• [Aim of the task]: Retype, exactly and with both ends included, the lines below from the one containing "Table 6. Results" through the end; omit the pictures.

• [Information supplied]:

>>>>

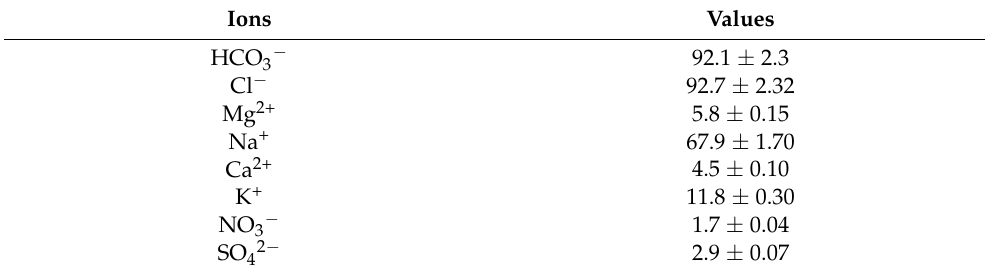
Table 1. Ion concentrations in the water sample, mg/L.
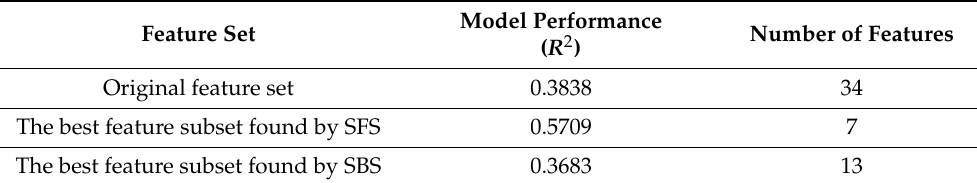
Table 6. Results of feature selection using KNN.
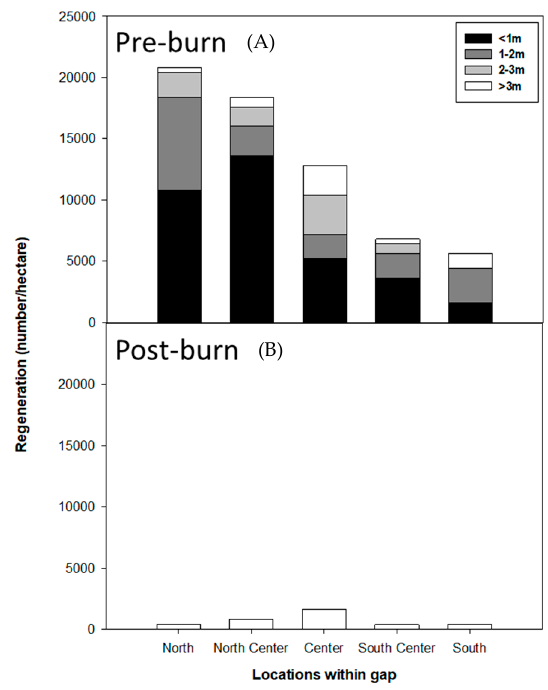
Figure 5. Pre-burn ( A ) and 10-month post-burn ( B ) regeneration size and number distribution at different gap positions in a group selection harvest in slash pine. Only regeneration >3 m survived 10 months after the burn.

<<<<

• [Task response]:
Table 6. Results of feature selection using KNN.
Figure 5. Pre-burn ( A ) and 10-month post-burn ( B ) regeneration size and number distribution at different gap positions in a group selection harvest in slash pine. Only regeneration >3 m survived 10 months after the burn.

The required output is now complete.